Si alguien creía que la impronta de Cuba en la arquitectura de Barcelona se iba a quedar en el dinero que aquel López y López, y tantos otros, se trajeron a la ciudad gracias a la trata de negros, y la engrandeció y «ensanchó», ahora ya vemos que no. Ginés Górriz y Elina Vilá, dos cubanos y algunas cosas más, son los responsables, junto a su socia catalana Agnés Blanch, de haber devuelto a José Antonio Coderch a una sala de exposiciones, los periódicos y la memoria de un público más amplio que el de la profesión.

De contra:

Exposición “La Herencia de Coderch”. Un homenaje a José Antonio Coderch y de Sentmenat en el 101 aniversario de su nacimiento.

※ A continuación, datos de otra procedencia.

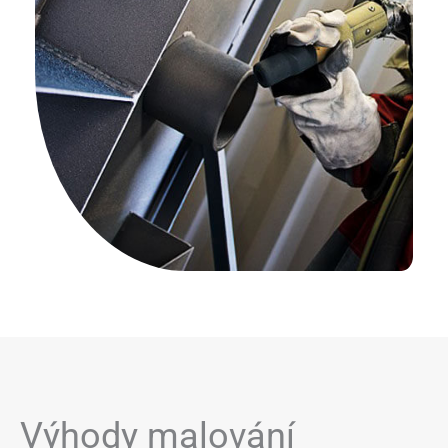
Výhody malování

27 de noviembre de 2014 al 30 de enero de 2015.

Lunes a viernes, de 10 a 20 hrs.

Sábados de 10 a 14 hrs.

Próximas proyecciones y actividades:

Martes 23 y 30 de diciembre y 13, 20 y 27 de enero de 2015 a las 18 hrs., proyección del film “Recordando a Coderch” (67′) de Poldo Pomés.

Martes, 13 de enero de 2015.
18 h: proyección del film “Recordando a Coderch” (67′)de Poldo Pomés.
19:30 h: Mesa redonda “La Herencia de Coderch, el proyecto”. Con Jordi Badia, Josep Llinàs, Octavio Mestre, Jaume Prat y Elina Vilá. Modera Pati Núñez.